» **CHECK YOUR UNDERSTANDING**
**1.** Please extract the passage of the touchscreen discussion from "I have a touchscreen" to "out of reflex.".
**2.** In the touchscreen discussion, which three devices does the post beginning "BINGO!!" say the writer has been playing with?

» **EXCERPT TO READ**
----

A big thing then was made of the engineering in the swivel arm - how hard it was to engineer a great solution.
Now Apple is crowing about the wonderful unibody frame - but the former Apple fanbois say "where's Firewire - we want features, not a less useful system that's a millimetre thinner than the last one".
I now have the strongest urge to 'touch' the screen on my desktop work computer to select options and press internet buttons ever since I got an iPhone (actually did touch it a few times!) ... never had the urge on my laptop, though, which I usually use sitting down in bed (so a very different posture). So, I think in some cases the 'touch screen' would possibly keep your focus on the screen and you'd not have to break stride and look down at the keyboard or move your hand on the mouse which is energy 'away' from the focus area (the screen). It seems so 100% natural to me after just a few months with an iPhone to touch that screen to make things happen!
There might actually be some human factors evidence that it is beneficial as well...
BINGO!!
I have a touchscreen Windows phone, a Chumby, and a MID that I've been playing with the last couple of months.
And yes, I've been poking the screen on my laptop and desktop just out of reflex.
I think that the key isn't that you need to redo the whole UI to be touch-only, but that a touch should be equivalent to a mouse action. If there's a big button on the screen that says "[OK]", let me tap that with my fingernail rather than finding the mouse or touchpad and moving the cursor over the button and then do whatever is interpreted as a "click" (Apple has really muddied that one with the new Apple books)
I don't have to use the whole-arm action for everything - but please make tapping the "[OK]" button the same as moving the cursor over the button and clicking.
But "choice" - it's not an Apple thing.

----

» **DATASET EXTRACT**

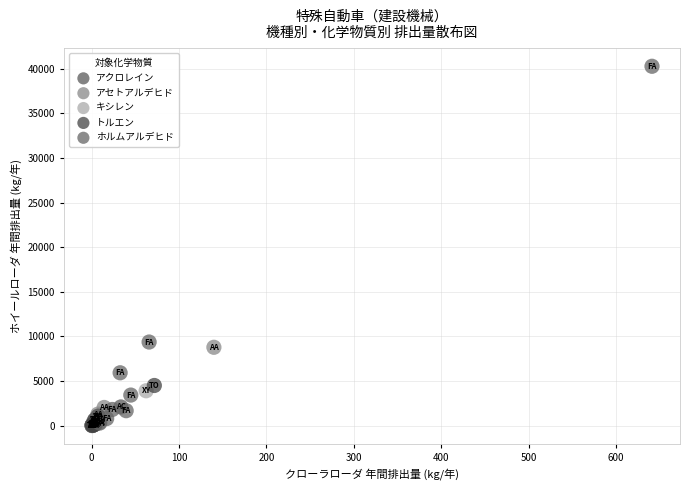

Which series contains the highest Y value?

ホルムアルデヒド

----

» **REPLIES**
**1.**
I have a touchscreen Windows phone, a Chumby, and a MID that I've been playing with the last couple of months.
And yes, I've been poking the screen on my laptop and desktop just out of reflex.

**2.** A touchscreen Windows phone, a Chumby, and a MID.